While living in Kiwangala, I was approached by a group of Ugandan pastors called the Shepherd’s Fellowship to film a passion play they put on in the village every year. A British church hand tailored costumes for the actors to give the play some authenticity. In some ways, Kiwangala already resembled the Jerusalem of Jesus’s time. As the play progressed up to the crucifixion scene, lines between theater and reality blurred.

The editing of the movie took a year. The actors, holding microphones, lip-synced their performances as a pre-recorded soundtrack played over a P.A. system. Unfortunately the loud diesel generator that powered the speakers drowned out any usable sound. I had to re-record each actor afterwards as well as learn a lot of the local language, Luganda, to translate the movie’s English subtitles.

Affect:

The Revealed Truth debut was screened by another traveling church group. The movie was projected on a white sheet draped against two poles in the same soccer field where the play was recorded.  The presenters fast forwarded through bits and interjected a fair share of commentary over their P.A. system.

When I returned after two and a half years in Uganda to the United States I posted a link to the video in this tweet:

Film critic Roger Ebert responded with what I assume is a thumbs up.

Evolve:

Sometimes, when I was making the movie, I’d question what I was achieving by spending so much time on an African passion play.  It seemed petty in light of the suffering these people are facing.  What good is art if people are starving?

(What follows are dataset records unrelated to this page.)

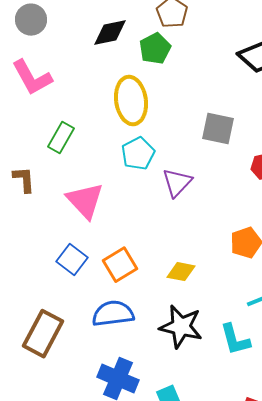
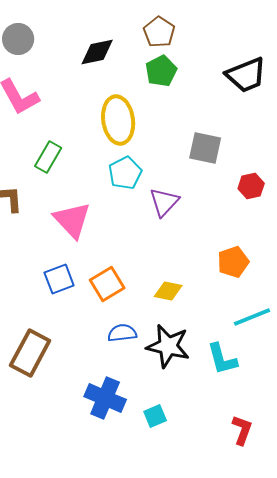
green pentagon: (155, 49) -> (161, 71), moved
blue square: (72, 260) -> (59, 279), turned 32
blue semicircle: (113, 314) -> (122, 333), moved, size x0.7

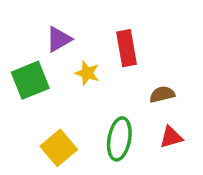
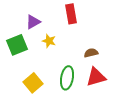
red rectangle: (126, 48) -> (71, 14), moved
red triangle: (171, 137) -> (96, 77), size x1.5

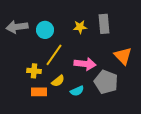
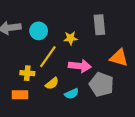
yellow star: (80, 27) -> (71, 38), moved
orange triangle: (123, 56) -> (119, 58), turned -30
orange rectangle: (39, 92) -> (20, 95), moved

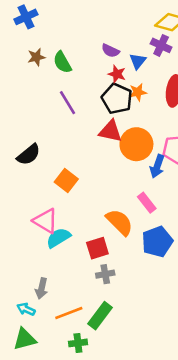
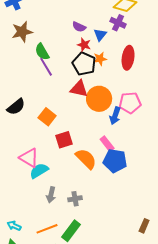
brown star: (36, 57) -> (22, 32), size x1.5
green semicircle: (62, 62) -> (42, 52), moved
orange square: (66, 181) -> (47, 117), moved
blue pentagon: (157, 242) -> (115, 161), moved, turned 30
red square: (97, 248) -> (64, 140), moved
gray arrow: (42, 288) -> (51, 195), moved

Then one of the actors would see me editing on my computer.  I didn’t have electricity at my house so I would bring my laptop down the road and sit in a dusty garage that had an intermittently working power outlet.  The actors would come in, stand behind me, and watch me work.  When they saw themselves or a friend or neighbor on the screen, even if it was just for a moment, they would erupt with excitement.  They may have never seen themselves on video before, but they were eager to share their talents with an audience.  It gave them a feeling of importance, a feeling that they weren’t forgotten by the rest of the world, that they were more than just a third world statistic.

The challenges that Sub-Saharan Africa faces doesn’t boil down to economics, education, or management, but of esteem: the recognition of self worth.

I believe that digital media has a part to play in facilitating international development.  Awareness and advocacy comes from good communication.  Giving the voiceless a voice is the first step in creating equity on our planet.

When the world found The Revealed Truth through Ebert’s tweet, they discovered a Ugandan gospel older than the missionaries.